SQL Server CDC: Debezium vs RisingWave

SQL Server CDC: Debezium vs RisingWave

For SQL Server CDC, both Debezium and RisingWave use SQL Server's native Change Data Capture feature. The difference is what happens next: Debezium routes changes through Kafka, while RisingWave ingests them directly into materialized views. If your goal is stream processing and analytics, RisingWave eliminates the Kafka layer entirely.

Enabling CDC on SQL Server

Before either tool can work, SQL Server needs CDC enabled at both the database and table level. This is a one-time DBA task.

-- Enable CDC on the database
USE MyDatabase;
EXEC sys.sp_cdc_enable_db;

-- Enable CDC on a specific table
EXEC sys.sp_cdc_enable_table
  @source_schema = N'dbo',
  @source_name   = N'orders',
  @role_name     = NULL,
  @supports_net_changes = 1;

SQL Server CDC works by reading the transaction log. The SQL Server Agent must be running — it drives the CDC capture and cleanup jobs. Verify with:

SELECT is_cdc_enabled FROM sys.databases WHERE name = 'MyDatabase';

Debezium SQL Server Connector Setup

Debezium's SQL Server connector runs inside Kafka Connect. You deploy a connector JSON config and Kafka Connect handles the rest.

Required infrastructure: SQL Server, Kafka, Kafka Connect (plus ZooKeeper or KRaft).

{
  "name": "sqlserver-cdc-connector",
  "config": {
    "connector.class": "io.debezium.connector.sqlserver.SqlServerConnector",
    "database.hostname": "sqlserver.internal",
    "database.port": "1433",
    "database.user": "debezium_user",
    "database.password": "secret",
    "database.names": "MyDatabase",
    "table.include.list": "dbo.orders,dbo.customers",
    "database.history.kafka.bootstrap.servers": "kafka:9092",
    "database.history.kafka.topic": "schema-history.sqlserver",
    "topic.prefix": "sqlserver",
    "snapshot.mode": "initial"
  }
}

The database.history.kafka.topic is required — Debezium stores schema history in Kafka to handle DDL changes across restarts. This means Kafka is not optional; it is a hard dependency.

Once running, changes land in Kafka topics like sqlserver.MyDatabase.dbo.orders. Downstream consumers subscribe to those topics.

RisingWave SQL Server CDC Source

RisingWave embeds the Debezium engine and connects directly to SQL Server. No Kafka required.

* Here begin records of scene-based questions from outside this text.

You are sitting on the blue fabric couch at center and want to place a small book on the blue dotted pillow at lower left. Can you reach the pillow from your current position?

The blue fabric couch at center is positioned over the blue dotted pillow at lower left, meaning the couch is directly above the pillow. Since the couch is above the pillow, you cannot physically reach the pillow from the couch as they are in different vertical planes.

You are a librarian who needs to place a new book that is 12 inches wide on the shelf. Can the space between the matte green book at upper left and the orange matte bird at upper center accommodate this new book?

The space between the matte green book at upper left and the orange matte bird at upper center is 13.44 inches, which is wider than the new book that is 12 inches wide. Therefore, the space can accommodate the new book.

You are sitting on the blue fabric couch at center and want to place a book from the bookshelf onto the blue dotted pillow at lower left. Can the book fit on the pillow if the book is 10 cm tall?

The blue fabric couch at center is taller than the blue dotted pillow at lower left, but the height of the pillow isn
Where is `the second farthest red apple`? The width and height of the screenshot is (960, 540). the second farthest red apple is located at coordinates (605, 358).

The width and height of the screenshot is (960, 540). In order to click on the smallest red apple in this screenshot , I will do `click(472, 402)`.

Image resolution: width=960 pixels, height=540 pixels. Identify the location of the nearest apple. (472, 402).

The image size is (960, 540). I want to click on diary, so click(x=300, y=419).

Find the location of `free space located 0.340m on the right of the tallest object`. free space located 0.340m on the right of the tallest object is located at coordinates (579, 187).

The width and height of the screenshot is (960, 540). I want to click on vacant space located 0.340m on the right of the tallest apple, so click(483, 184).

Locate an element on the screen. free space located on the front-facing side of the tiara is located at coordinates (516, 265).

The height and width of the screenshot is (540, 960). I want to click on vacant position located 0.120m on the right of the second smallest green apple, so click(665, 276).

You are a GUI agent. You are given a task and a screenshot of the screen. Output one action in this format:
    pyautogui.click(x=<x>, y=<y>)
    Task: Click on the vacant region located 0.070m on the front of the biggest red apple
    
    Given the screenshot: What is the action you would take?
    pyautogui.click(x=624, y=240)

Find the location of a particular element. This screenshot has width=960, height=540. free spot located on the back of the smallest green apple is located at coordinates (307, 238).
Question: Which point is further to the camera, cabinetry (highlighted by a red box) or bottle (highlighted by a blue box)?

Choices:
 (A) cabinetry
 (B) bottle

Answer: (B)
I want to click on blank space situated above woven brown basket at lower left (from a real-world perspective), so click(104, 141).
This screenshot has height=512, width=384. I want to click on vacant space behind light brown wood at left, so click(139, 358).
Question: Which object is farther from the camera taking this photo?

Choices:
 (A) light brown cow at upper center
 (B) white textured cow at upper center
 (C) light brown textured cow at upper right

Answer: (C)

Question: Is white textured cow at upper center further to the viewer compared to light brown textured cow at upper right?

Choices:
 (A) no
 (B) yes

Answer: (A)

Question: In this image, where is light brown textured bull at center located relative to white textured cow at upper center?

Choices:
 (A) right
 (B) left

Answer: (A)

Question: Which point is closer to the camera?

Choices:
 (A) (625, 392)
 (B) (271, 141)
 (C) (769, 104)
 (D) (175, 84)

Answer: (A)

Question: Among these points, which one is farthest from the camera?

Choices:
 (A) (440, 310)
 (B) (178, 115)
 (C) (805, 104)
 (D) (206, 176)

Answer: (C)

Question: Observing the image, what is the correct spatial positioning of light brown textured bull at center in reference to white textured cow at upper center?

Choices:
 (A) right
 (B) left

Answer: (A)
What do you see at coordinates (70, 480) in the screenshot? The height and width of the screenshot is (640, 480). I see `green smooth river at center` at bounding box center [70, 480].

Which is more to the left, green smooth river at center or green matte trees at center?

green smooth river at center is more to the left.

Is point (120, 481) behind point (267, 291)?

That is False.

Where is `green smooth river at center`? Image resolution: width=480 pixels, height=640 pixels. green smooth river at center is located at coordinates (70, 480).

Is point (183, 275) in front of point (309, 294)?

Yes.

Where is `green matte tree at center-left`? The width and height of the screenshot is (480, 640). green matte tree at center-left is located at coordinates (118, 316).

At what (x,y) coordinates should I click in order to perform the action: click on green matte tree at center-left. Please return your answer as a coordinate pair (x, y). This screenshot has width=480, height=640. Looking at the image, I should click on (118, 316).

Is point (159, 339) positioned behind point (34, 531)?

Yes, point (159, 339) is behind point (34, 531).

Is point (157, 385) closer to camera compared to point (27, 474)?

CREATE SOURCE sqlserver_cdc
WITH (
  connector = 'sqlserver-cdc',
  hostname = 'sqlserver.internal',
  port = '1433',
  username = 'debezium_user',
  password = 'secret',
  database.name = 'MyDatabase',
  schema.name = 'dbo'
);

CREATE TABLE orders (
  order_id    INT,
  customer_id INT,
  amount      DECIMAL(10,2),
  status      VARCHAR,
  created_at  TIMESTAMP,
  PRIMARY KEY (order_id)
) FROM sqlserver_cdc TABLE 'dbo.orders';

From there, you write SQL against the CDC table directly:

CREATE MATERIALIZED VIEW revenue_by_customer AS
SELECT
  customer_id,
  SUM(amount) AS total_revenue,
  COUNT(*) AS order_count
FROM orders
WHERE status = 'completed'
GROUP BY customer_id;

Results update in real time as orders change in SQL Server.

Setup Complexity Comparison

FactorDebezium + KafkaRisingWave
Infrastructure componentsSQL Server, Kafka, Kafka Connect, ZooKeeper/KRaftSQL Server, RisingWave
SQL Server CDC enablementRequiredRequired
Schema history storageKafka topicManaged internally
Connector config formatJSON over REST APISQL DDL
Processing languageKafka Streams / ksqlDB / custom consumerStandard SQL
Snapshot supportYesYes
DDL change handlingSchema history topicAutomatic

Latency Characteristics

Both tools read from SQL Server's CDC tables, which are populated by the SQL Server Agent capture job. This introduces a small lag — typically under one second — between a committed transaction and its availability in CDC tables.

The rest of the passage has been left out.